Attorney tries to strike evidence from record in case against woman accused of hitting, killing Chattanooga police officer

FILE - Staff photo by Doug Strickland / Janet Hinds is led into a courtroom for a preliminary hearing before Judge Alex McVeagh at the Hamilton County-Chattanooga Courts Building on Tuesday, March 5, 2019, in Chattanooga, Tenn.
FILE - Staff photo by Doug Strickland / Janet Hinds is led into a courtroom for a preliminary hearing before Judge Alex McVeagh at the Hamilton County-Chattanooga Courts Building on Tuesday, March 5, 2019, in Chattanooga, Tenn.

An attorney for a woman accused of hitting and killing a Chattanooga police officer with her car in 2019 has filed motions to strike certain pieces of evidence before a criminal trial gets underway in July.

Officer Nicholas Galinger, 38, was struck by a vehicle while he was inspecting an overflowing manhole in the 2900 block of Hamill Road just after 11 p.m. on Feb. 23, 2019. The driver fled the scene.

Ben McGowan, attorney for Janet Hinds, who was charged with vehicular homicide and other crimes in the case, wants his client's blood test results and evidence collected at Hinds' home and in her vehicle to be suppressed for the trial.
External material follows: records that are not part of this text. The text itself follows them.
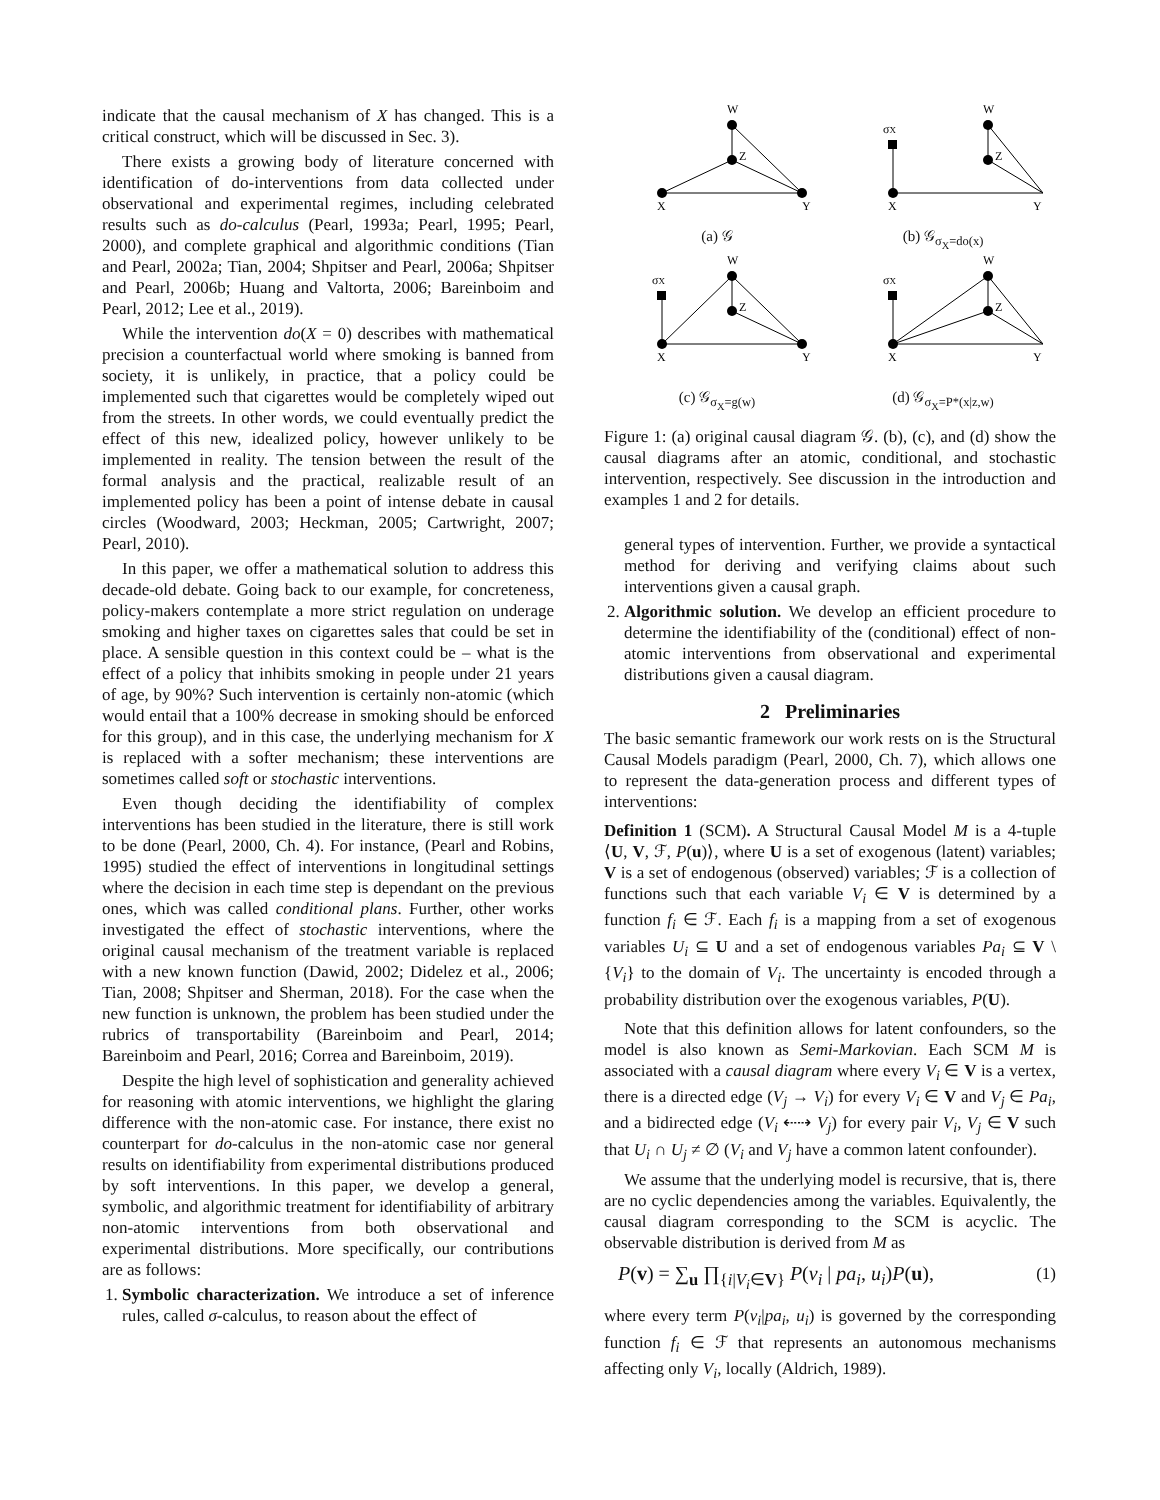indicate that the causal mechanism of X has changed. This is a critical construct, which will be discussed in Sec. 3).
There exists a growing body of literature concerned with identification of do-interventions from data collected under observational and experimental regimes, including celebrated results such as do-calculus (Pearl, 1993a; Pearl, 1995; Pearl, 2000), and complete graphical and algorithmic conditions (Tian and Pearl, 2002a; Tian, 2004; Shpitser and Pearl, 2006a; Shpitser and Pearl, 2006b; Huang and Valtorta, 2006; Bareinboim and Pearl, 2012; Lee et al., 2019).
While the intervention do(X = 0) describes with mathematical precision a counterfactual world where smoking is banned from society, it is unlikely, in practice, that a policy could be implemented such that cigarettes would be completely wiped out from the streets. In other words, we could eventually predict the effect of this new, idealized policy, however unlikely to be implemented in reality. The tension between the result of the formal analysis and the practical, realizable result of an implemented policy has been a point of intense debate in causal circles (Woodward, 2003; Heckman, 2005; Cartwright, 2007; Pearl, 2010).
In this paper, we offer a mathematical solution to address this decade-old debate. Going back to our example, for concreteness, policy-makers contemplate a more strict regulation on underage smoking and higher taxes on cigarettes sales that could be set in place. A sensible question in this context could be – what is the effect of a policy that inhibits smoking in people under 21 years of age, by 90%? Such intervention is certainly non-atomic (which would entail that a 100% decrease in smoking should be enforced for this group), and in this case, the underlying mechanism for X is replaced with a softer mechanism; these interventions are sometimes called soft or stochastic interventions.
Even though deciding the identifiability of complex interventions has been studied in the literature, there is still work to be done (Pearl, 2000, Ch. 4). For instance, (Pearl and Robins, 1995) studied the effect of interventions in longitudinal settings where the decision in each time step is dependant on the previous ones, which was called conditional plans. Further, other works investigated the effect of stochastic interventions, where the original causal mechanism of the treatment variable is replaced with a new known function (Dawid, 2002; Didelez et al., 2006; Tian, 2008; Shpitser and Sherman, 2018). For the case when the new function is unknown, the problem has been studied under the rubrics of transportability (Bareinboim and Pearl, 2014; Bareinboim and Pearl, 2016; Correa and Bareinboim, 2019).
Despite the high level of sophistication and generality achieved for reasoning with atomic interventions, we highlight the glaring difference with the non-atomic case. For instance, there exist no counterpart for do-calculus in the non-atomic case nor general results on identifiability from experimental distributions produced by soft interventions. In this paper, we develop a general, symbolic, and algorithmic treatment for identifiability of arbitrary non-atomic interventions from both observational and experimental distributions. More specifically, our contributions are as follows:
1. Symbolic characterization. We introduce a set of inference rules, called σ-calculus, to reason about the effect of
W
Z
X
Y
(a) 𝒢
σX
W
Z
X
Y
(b) 𝒢<sub>σ<sub>X</sub>=do(x)</sub>
σX
W
Z
X
Y
(c) 𝒢<sub>σ<sub>X</sub>=g(w)</sub>
σX
W
Z
X
Y
(d) 𝒢<sub>σ<sub>X</sub>=P*(x|z,w)</sub>
Figure 1: (a) original causal diagram 𝒢. (b), (c), and (d) show the causal diagrams after an atomic, conditional, and stochastic intervention, respectively. See discussion in the introduction and examples 1 and 2 for details.
general types of intervention. Further, we provide a syntactical method for deriving and verifying claims about such interventions given a causal graph.
2. Algorithmic solution. We develop an efficient procedure to determine the identifiability of the (conditional) effect of non-atomic interventions from observational and experimental distributions given a causal diagram.
2 Preliminaries
The basic semantic framework our work rests on is the Structural Causal Models paradigm (Pearl, 2000, Ch. 7), which allows one to represent the data-generation process and different types of interventions:
Definition 1 (SCM). A Structural Causal Model M is a 4-tuple ⟨U, V, ℱ, P(u)⟩, where U is a set of exogenous (latent) variables; V is a set of endogenous (observed) variables; ℱ is a collection of functions such that each variable V<sub>i</sub> ∈ V is determined by a function f<sub>i</sub> ∈ ℱ. Each f<sub>i</sub> is a mapping from a set of exogenous variables U<sub>i</sub> ⊆ U and a set of endogenous variables Pa<sub>i</sub> ⊆ V \ {V<sub>i</sub>} to the domain of V<sub>i</sub>. The uncertainty is encoded through a probability distribution over the exogenous variables, P(U).
Note that this definition allows for latent confounders, so the model is also known as Semi-Markovian. Each SCM M is associated with a causal diagram where every V<sub>i</sub> ∈ V is a vertex, there is a directed edge (V<sub>j</sub> → V<sub>i</sub>) for every V<sub>i</sub> ∈ V and V<sub>j</sub> ∈ Pa<sub>i</sub>, and a bidirected edge (V<sub>i</sub> ⇠⇢ V<sub>j</sub>) for every pair V<sub>i</sub>, V<sub>j</sub> ∈ V such that U<sub>i</sub> ∩ U<sub>j</sub> ≠ ∅ (V<sub>i</sub> and V<sub>j</sub> have a common latent confounder).
We assume that the underlying model is recursive, that is, there are no cyclic dependencies among the variables. Equivalently, the causal diagram corresponding to the SCM is acyclic. The observable distribution is derived from M as
P(v) = ∑<sub>u</sub> ∏<sub>{i|V<sub>i</sub>∈V}</sub> P(v<sub>i</sub> | pa<sub>i</sub>, u<sub>i</sub>)P(u), (1)
where every term P(v<sub>i</sub>|pa<sub>i</sub>, u<sub>i</sub>) is governed by the corresponding function f<sub>i</sub> ∈ ℱ that represents an autonomous mechanisms affecting only V<sub>i</sub>, locally (Aldrich, 1989).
He argues that key details were left off police records or were wrong.

McGowan said Hinds' blood work was taken days after she turned herself in, and because of that the results could be inaccurate. The evidence collected at her home should be thrown out because police mistakenly wrote the wrong address for Hinds' home on the search warrant, he said.
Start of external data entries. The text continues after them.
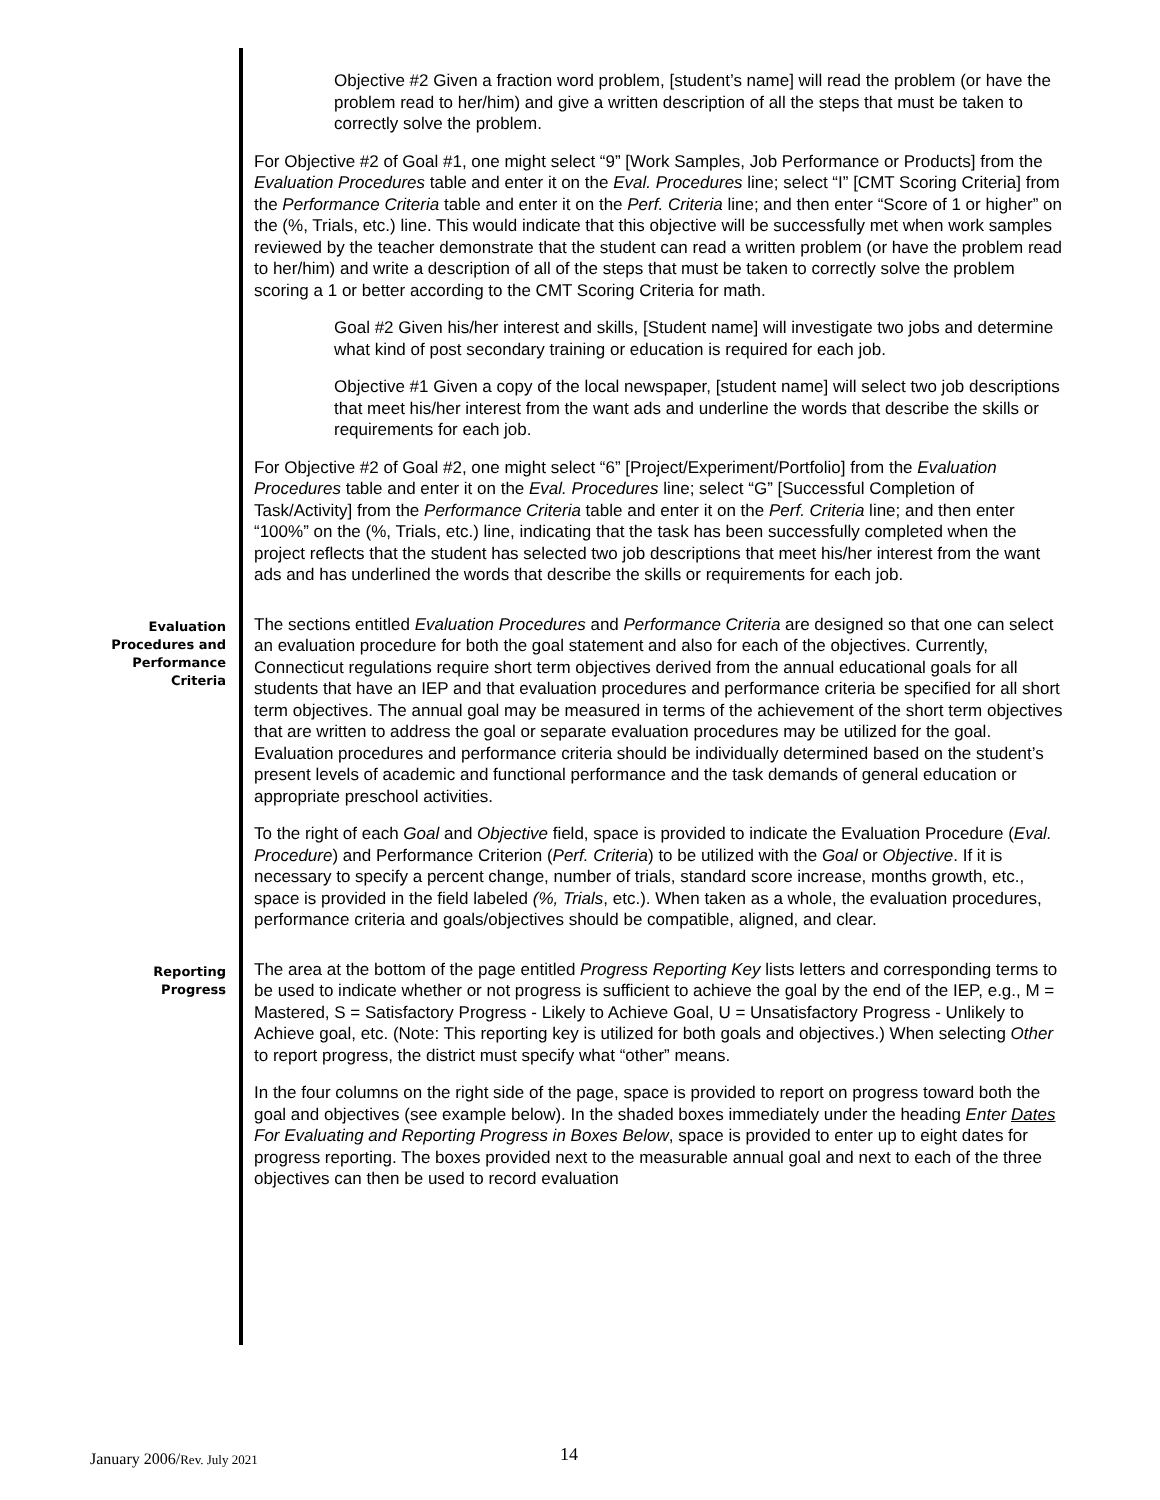Objective #2 Given a fraction word problem, [student’s name] will read the problem (or have the problem read to her/him) and give a written description of all the steps that must be taken to correctly solve the problem.
For Objective #2 of Goal #1, one might select “9” [Work Samples, Job Performance or Products] from the Evaluation Procedures table and enter it on the Eval. Procedures line; select “I” [CMT Scoring Criteria] from the Performance Criteria table and enter it on the Perf. Criteria line; and then enter “Score of 1 or higher” on the (%, Trials, etc.) line. This would indicate that this objective will be successfully met when work samples reviewed by the teacher demonstrate that the student can read a written problem (or have the problem read to her/him) and write a description of all of the steps that must be taken to correctly solve the problem scoring a 1 or better according to the CMT Scoring Criteria for math.
Goal #2 Given his/her interest and skills, [Student name] will investigate two jobs and determine what kind of post secondary training or education is required for each job.
Objective #1 Given a copy of the local newspaper, [student name] will select two job descriptions that meet his/her interest from the want ads and underline the words that describe the skills or requirements for each job.
For Objective #2 of Goal #2, one might select “6” [Project/Experiment/Portfolio] from the Evaluation Procedures table and enter it on the Eval. Procedures line; select “G” [Successful Completion of Task/Activity] from the Performance Criteria table and enter it on the Perf. Criteria line; and then enter “100%” on the (%, Trials, etc.) line, indicating that the task has been successfully completed when the project reflects that the student has selected two job descriptions that meet his/her interest from the want ads and has underlined the words that describe the skills or requirements for each job.
Evaluation
Procedures and
Performance
Criteria
The sections entitled Evaluation Procedures and Performance Criteria are designed so that one can select an evaluation procedure for both the goal statement and also for each of the objectives. Currently, Connecticut regulations require short term objectives derived from the annual educational goals for all students that have an IEP and that evaluation procedures and performance criteria be specified for all short term objectives. The annual goal may be measured in terms of the achievement of the short term objectives that are written to address the goal or separate evaluation procedures may be utilized for the goal. Evaluation procedures and performance criteria should be individually determined based on the student’s present levels of academic and functional performance and the task demands of general education or appropriate preschool activities.
To the right of each Goal and Objective field, space is provided to indicate the Evaluation Procedure (Eval. Procedure) and Performance Criterion (Perf. Criteria) to be utilized with the Goal or Objective. If it is necessary to specify a percent change, number of trials, standard score increase, months growth, etc., space is provided in the field labeled (%, Trials, etc.). When taken as a whole, the evaluation procedures, performance criteria and goals/objectives should be compatible, aligned, and clear.
Reporting
Progress
The area at the bottom of the page entitled Progress Reporting Key lists letters and corresponding terms to be used to indicate whether or not progress is sufficient to achieve the goal by the end of the IEP, e.g., M = Mastered, S = Satisfactory Progress - Likely to Achieve Goal, U = Unsatisfactory Progress - Unlikely to Achieve goal, etc. (Note: This reporting key is utilized for both goals and objectives.) When selecting Other to report progress, the district must specify what “other” means.
In the four columns on the right side of the page, space is provided to report on progress toward both the goal and objectives (see example below). In the shaded boxes immediately under the heading Enter Dates For Evaluating and Reporting Progress in Boxes Below, space is provided to enter up to eight dates for progress reporting. The boxes provided next to the measurable annual goal and next to each of the three objectives can then be used to record evaluation
January 2006/Rev. July 2021 14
Investigator Joe Warren with the Chattanooga Police Department admitted to making the error in court last week. In the affidavit Warren wrote the correct house number, 207, but wrote 209 on the search warrant. McGowan argued that because of that error, police had no right to search Hinds' car or home.

McGowan also argued that leaving off the time of the incident on the affidavit was a "critical" error and would be insufficient for probable cause, according to the motions filed in the case.

The attorney claimed in March he is missing certain pieces of evidence, such as body camera footage and additional reports or witness statements.

The police department and prosecutors have denied those claims and say they've handed over all of the evidence in their possession. Anything else simply doesn't exist, they claim.

One piece, though - the digital scan of the crash scene - was left out because the scans are useless without the proper software to view them, Hamilton County District Attorney Neal Pinkston said. And another piece - a video from a property along Hamill Road - was "inadvertently left out" of the case file, Pinkston admitted, because it was formatted in a way that's incompatible with evidence storage systems used by police.

But even if some evidence doesn't exist, McGowan argued, it's evidence of poor police work, and he questioned why certain things weren't investigated or noted.

Judge Don Poole said the documents and motions will be considered. Hinds' trial is still set for July.